Repeat all of the data word for word so that only the pictures are missing from the copy.
### Materials provided
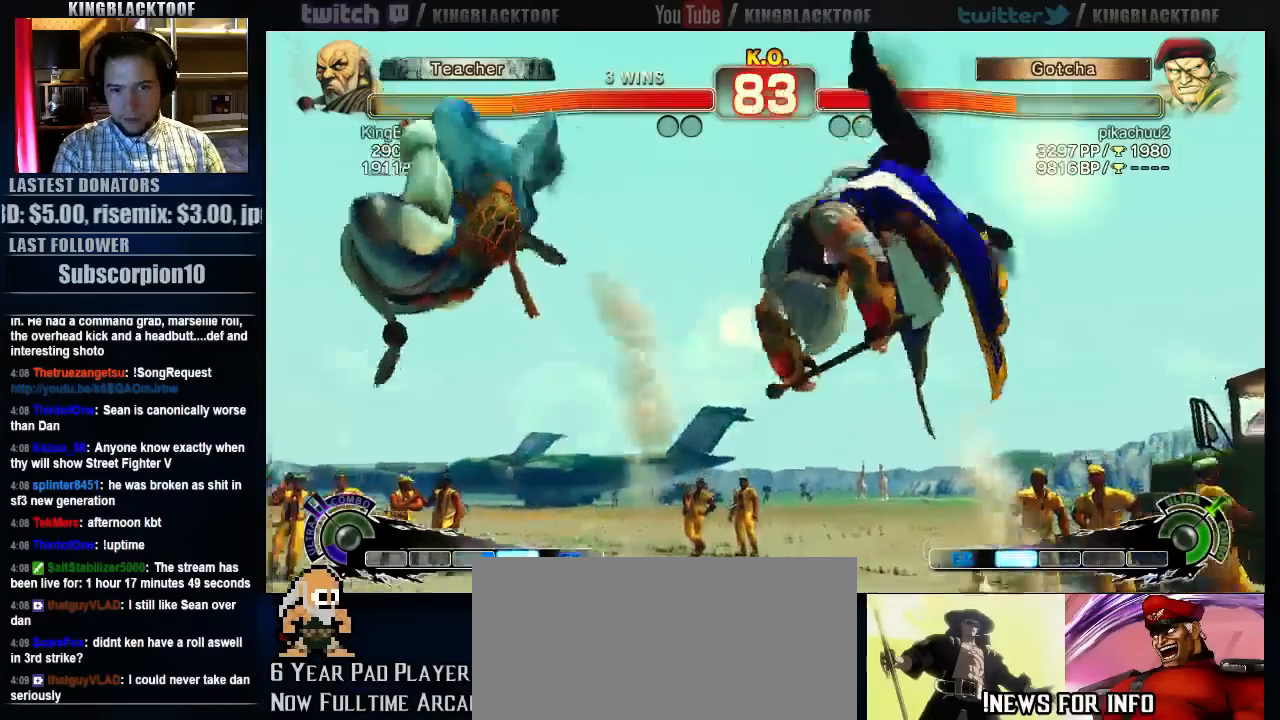
{"dt_ms": 500, "buttons": ["MK"], "left_stick": "center", "events": [[83, "left_stick", "center"], [400, "MK", "down"]]}
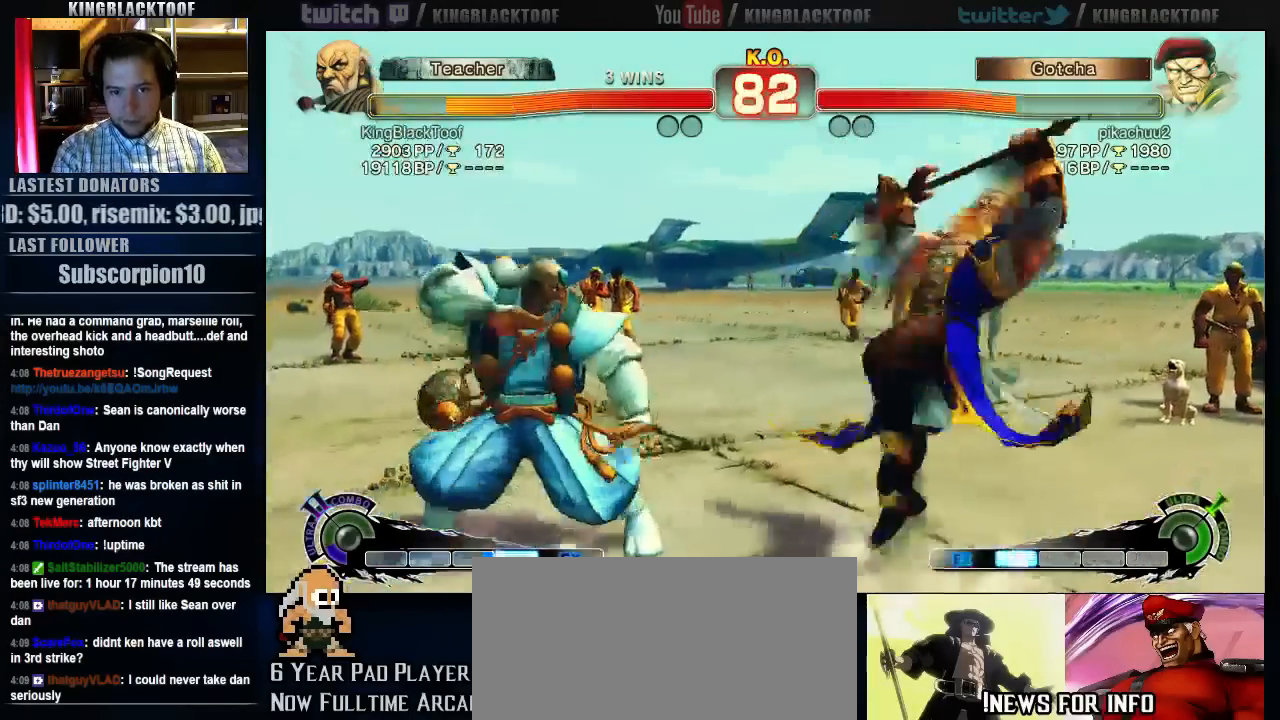
{"dt_ms": 500, "buttons": ["MK"], "left_stick": "center", "events": [[367, "left_stick", "left"], [467, "left_stick", "center"]]}
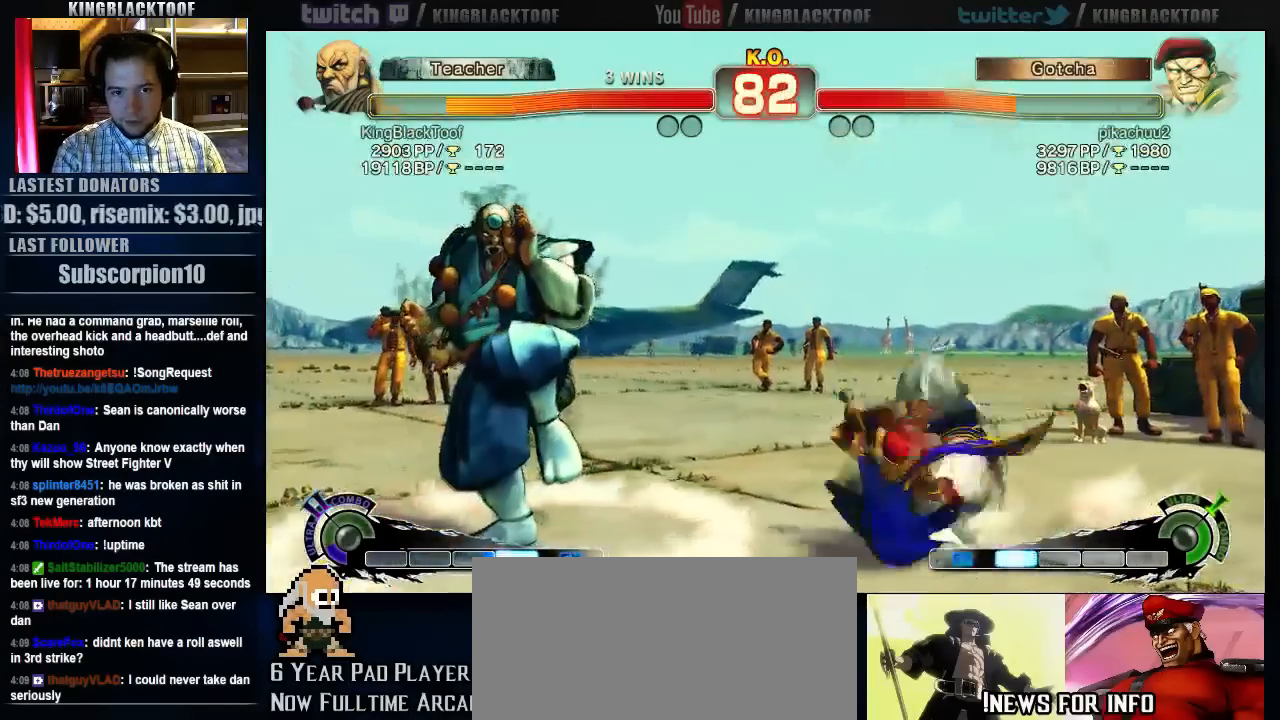
{"dt_ms": 1000, "buttons": [], "left_stick": "center"}
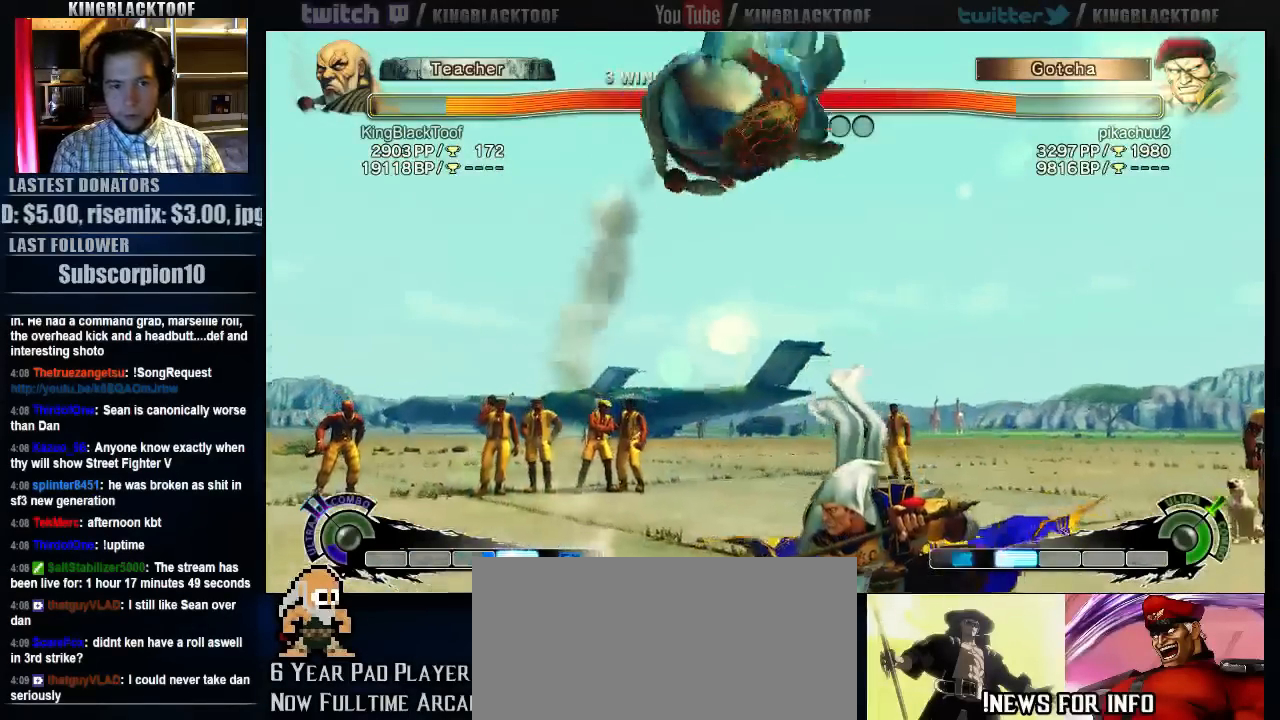
{"dt_ms": 500, "buttons": [], "left_stick": "center", "events": [[83, "MK", "down"], [283, "MK", "up"]]}
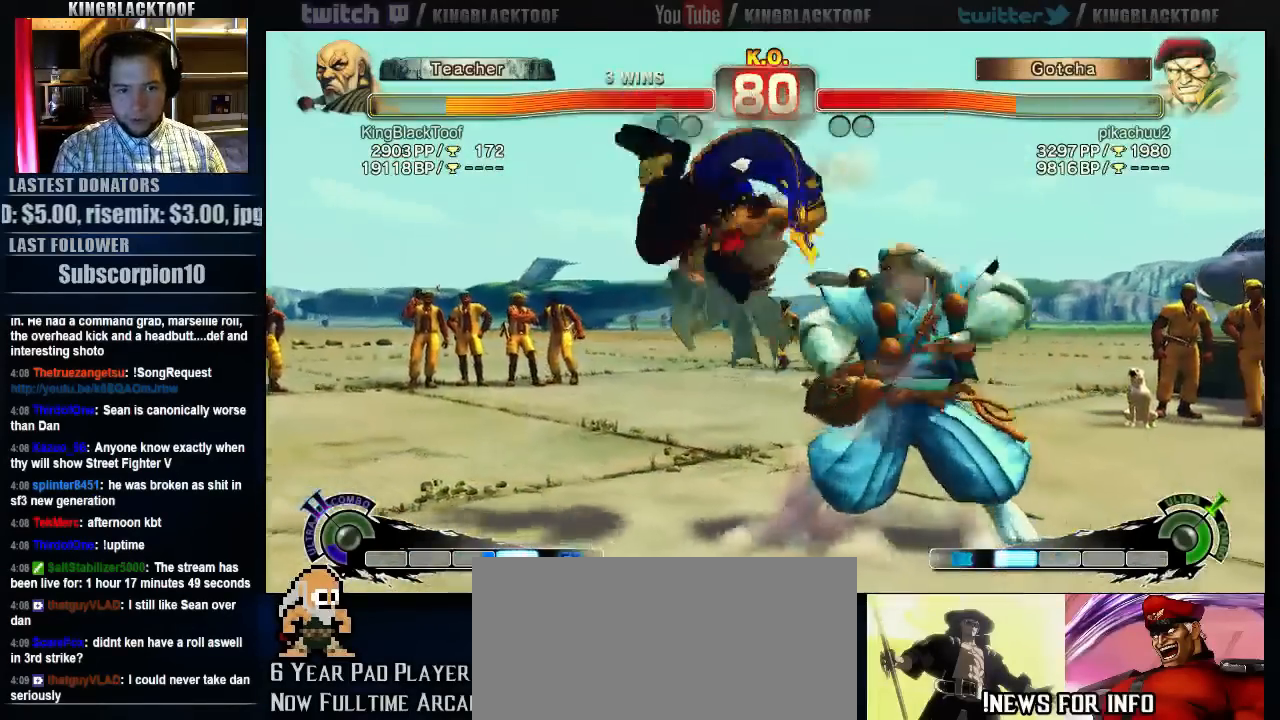
{"dt_ms": 1000, "buttons": [], "left_stick": "center"}
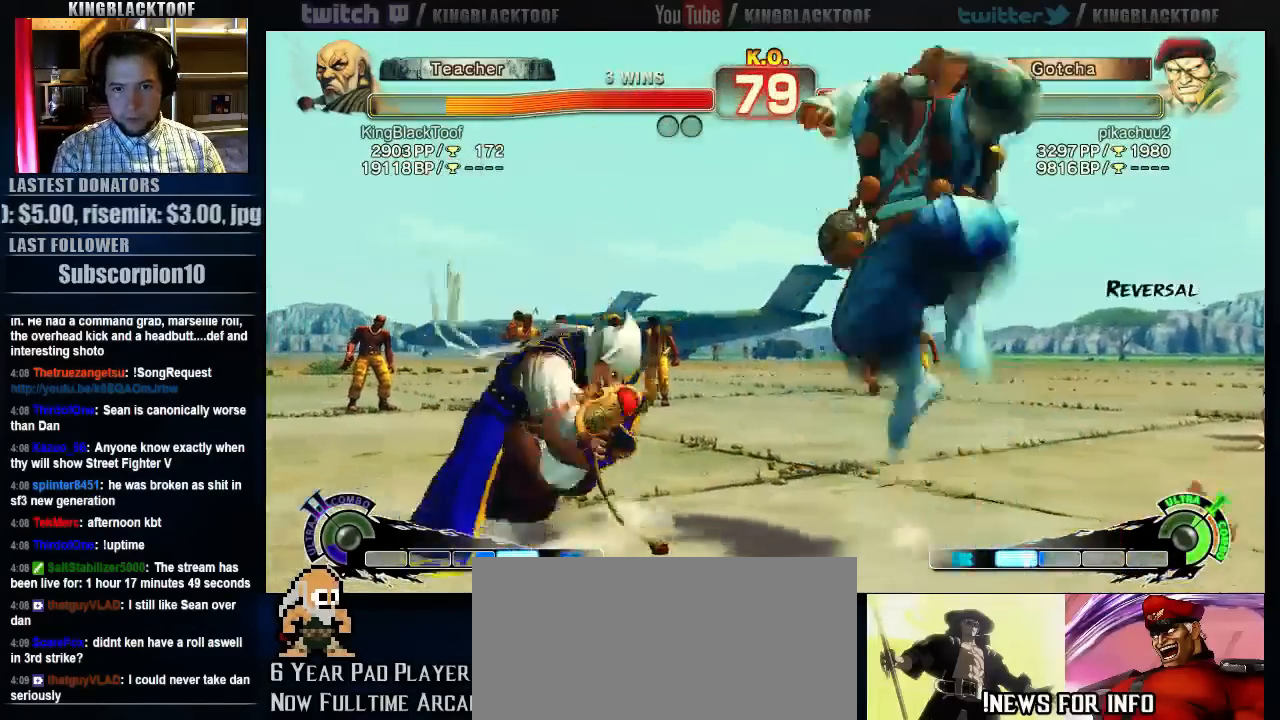
{"dt_ms": 500, "buttons": ["HP"], "left_stick": "center", "events": [[300, "HP", "down"]]}
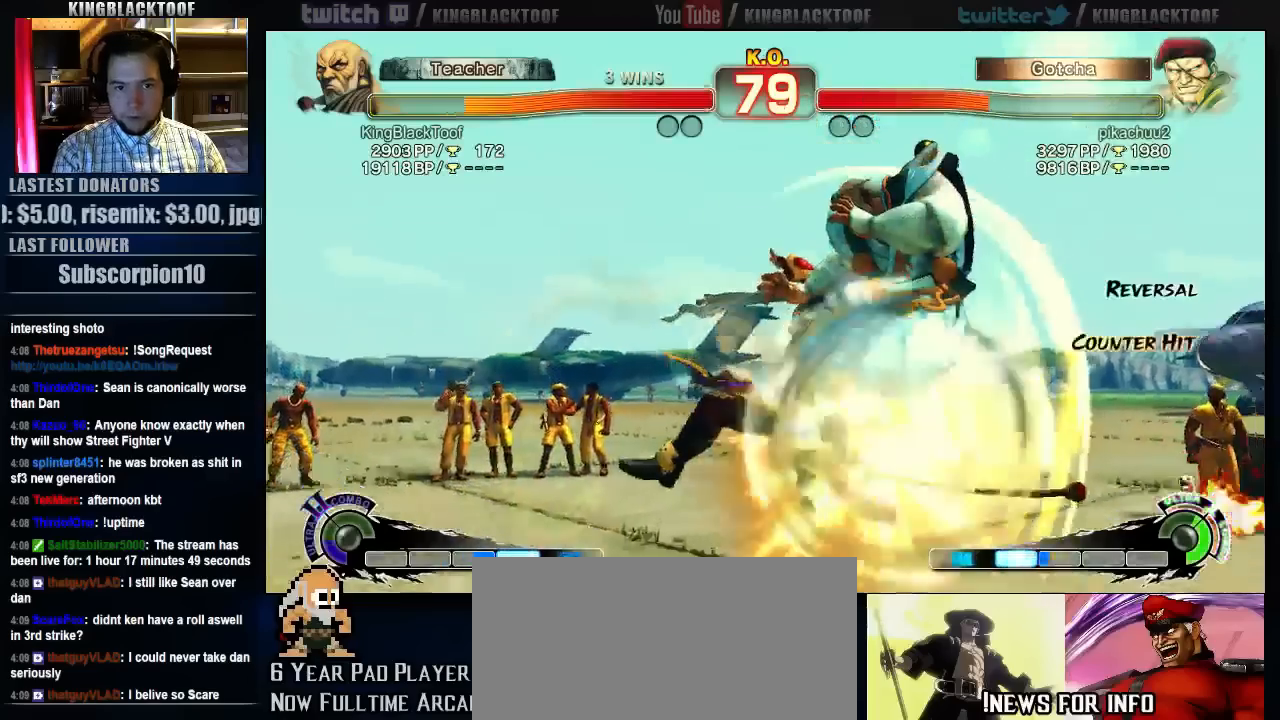
{"dt_ms": 500, "buttons": [], "left_stick": "center", "events": [[33, "HP", "up"], [400, "left_stick", "down"], [500, "left_stick", "center"]]}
######
Written solution:
{"dt_ms": 500, "buttons": ["MK"], "left_stick": "center", "events": [[83, "left_stick", "center"], [400, "MK", "down"]]}
{"dt_ms": 500, "buttons": ["MK"], "left_stick": "center", "events": [[367, "left_stick", "left"], [467, "left_stick", "center"]]}
{"dt_ms": 1000, "buttons": [], "left_stick": "center"}
{"dt_ms": 500, "buttons": [], "left_stick": "center", "events": [[83, "MK", "down"], [283, "MK", "up"]]}
{"dt_ms": 1000, "buttons": [], "left_stick": "center"}
{"dt_ms": 500, "buttons": ["HP"], "left_stick": "center", "events": [[300, "HP", "down"]]}
{"dt_ms": 500, "buttons": [], "left_stick": "center", "events": [[33, "HP", "up"], [400, "left_stick", "down"], [500, "left_stick", "center"]]}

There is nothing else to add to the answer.